In coming up with the Framework ,she said, the Commission was making it clear that this will not be indemnification as this can only happen if the economy is back to where it was in the ninety’s – before inflation became an issue.
In his presentation at the NSSA/IPEC /Journalism Mentorship Program for the 2023 second season recently IPEC director – pensions, Mr Cuthbert Munjoma indicated that the regulator was working extra time to sanitize the industry.
He said it was thus important for industry to know and understand the regulators’ work.
Munjoma said IPEC had a number of regulations which included market regulation, consumer protection protection as well as prudential supervision for soundness and vibrancy of the industry.
“The key priorities of IPEC are informed by our strategic outcomes namely, improving pension benefits, enhancing compliance and soundess, improved regulatory capacity and image as well as industry growth”, said Munjoma.
Munjoma highlighted that reasons for regulation were numerous, including asymmetry of information, potential moral hazard, imperfect
markets, regulation of competition and protection of pension scheme members and policy holders.
An ordinary pensioner, Stephen Moyo (57) of Manhize plots, Chivhu appreciated the regulator’s efforts.

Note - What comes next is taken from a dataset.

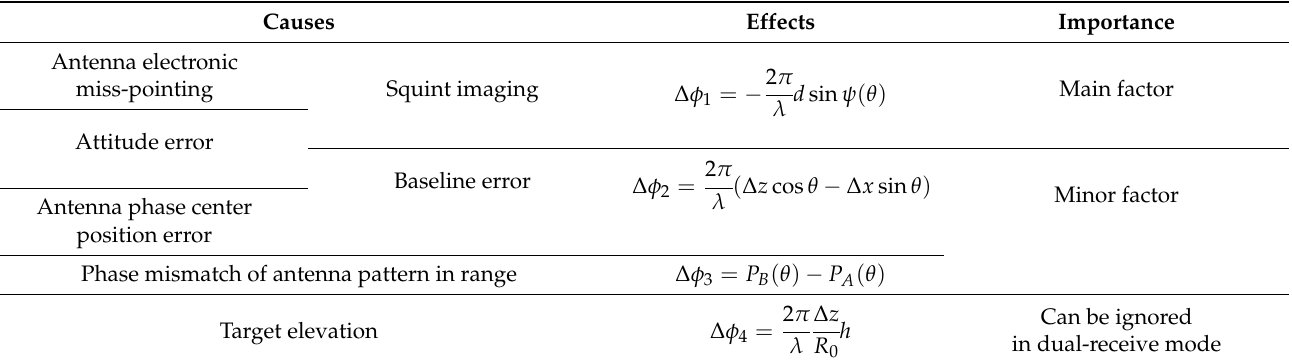
Table 7. Causes of the space-varying of the phase imbalance in GF-3 ATI mode. Causes Effects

Moyo,a former loss control officer of 13 years with the Zesa holdings, left to seek greener pastures beyond Zimbabwe borders.
Moyo was looking forward to his pension to be valuable when he comes back with his diaspora spoils to complimenting each other.
But the pension he had tucked away during that time soon became worthless, thanks to hyperinflation which overtook his planning just like many others.
“I am more than glad for pensions can now be payable in forex as it will cushion pensioners from currency votality as some rogue elements might take advantage of the festive season to hike rates”,Moyo added.
Moyo said companies should comply with Insurance Pensions Commission (IPEC) regulation that seeks to cushion pensioners” welfare.
Industry Statistics revealed that as at 31 March 2023, 977 registered Pension Funds and 568 were active while 409 were inactive while membership was 952 4444 including beneficiaries.
Asset base of the pensions industry as at 31 December 2022 wasZW$1,95 trillion(US$2.1 billion) number Of Funds Membership Asset Base.
As the economy once again slides into the murky waters of doubt,the industry is pinning it’s hopes on the regulator to save it once again.